→ **Page text**
If the Govm't has it's way with a mandatory wine flu shot, it will resemble the 1918 flu shots, and even more than 12 million will die from it...The Govm't says there is a 4% death or disablement with vaccines..300 million getting them would be 12 million, but with the live avian virus in it, it will be closer to 50-75 million...that might even the odds a bit!!
posted by: taralynn (reply)
post date: 07.22.09 (9:11 am)
"Socialize health care has not worked anywhere it has been tried." I think this is a conclusion you are making based on the fact that those Canadians that can afford it come to America for health care. Look at the statistics of these countries. We have a higher infant mortality rate and premature morbidity rate than these countries. In addition, we spend more per capita on health care costs and are still falling behind. Please, tell me how their systems are not working.
posted by: taralynn (reply)
post date: 07.22.09 (11:22 am)
"one can not count 47 million people into the system." The fact of the matter is these people are already interacting with the system, via Emergency Rooms, where the costs and expenses are high, and communities pay for these expenses. Would it not be better to have standard basic quality care for these people rather than expensive care in the E/R? Just throwing that out there.
posted by: surrogate (reply)
post date: 07.25.09 (5:30 pm)
Reply to: barnabus1
Barnabus, you are SOooo wrong, it's just not worth arguing. Your logic is moronic; especially mystifying since YOU have government health care - but there's no point in trying to explain it to you.
God, I wish you'd get a clue before you spout off without a single fact to support your claims.

→ **Task requirements**
A: Duplicate the part of the comment thread from "post date: 07.22.09 (11:22" up to and including "07.25.09 (5:30 pm)".
B: Answer these about the comment thread:
(i) What post date and time are shown for the comment posted by surrogate?
(ii) In the comment about counting 47 million people into the system, where are these people said to be already interacting with the system?
(iii) What rate of death or disablement from vaccines does the first comment say the Govm't gives?
Rely only on the comment thread and nothing else.

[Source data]
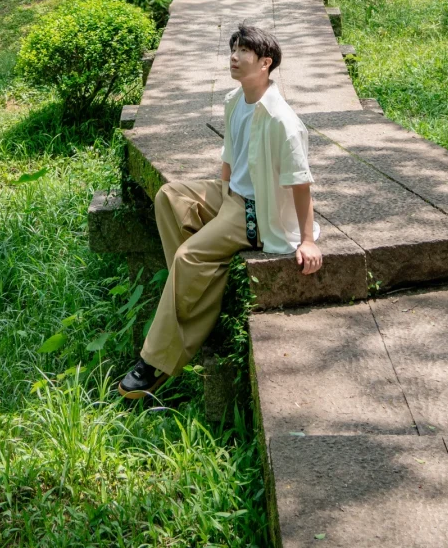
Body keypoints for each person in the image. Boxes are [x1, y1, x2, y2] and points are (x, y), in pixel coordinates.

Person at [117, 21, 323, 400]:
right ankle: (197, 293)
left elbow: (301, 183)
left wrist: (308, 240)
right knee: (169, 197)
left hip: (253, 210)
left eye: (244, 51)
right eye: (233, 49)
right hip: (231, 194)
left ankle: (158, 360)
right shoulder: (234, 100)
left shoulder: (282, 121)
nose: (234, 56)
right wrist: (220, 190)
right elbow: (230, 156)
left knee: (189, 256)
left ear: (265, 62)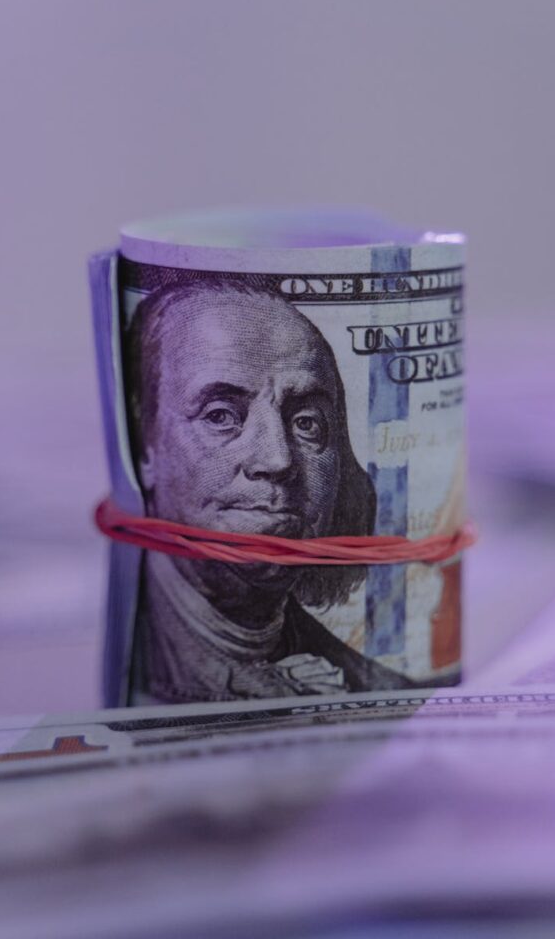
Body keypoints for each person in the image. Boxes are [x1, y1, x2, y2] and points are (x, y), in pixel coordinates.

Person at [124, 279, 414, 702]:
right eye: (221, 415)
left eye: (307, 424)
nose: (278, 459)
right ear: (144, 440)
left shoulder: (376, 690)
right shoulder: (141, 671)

→ **Answer list**
A:
post date: 07.22.09 (11:22 am)
"one can not count 47 million people into the system." The fact of the matter is these people are already interacting with the system, via Emergency Rooms, where the costs and expenses are high, and communities pay for these expenses. Would it not be better to have standard basic quality care for these people rather than expensive care in the E/R? Just throwing that out there.
posted by: surrogate (reply)
post date: 07.25.09 (5:30 pm)

B:
(i) 07.25.09 (5:30 pm)
(ii) Via Emergency Rooms
(iii) 4%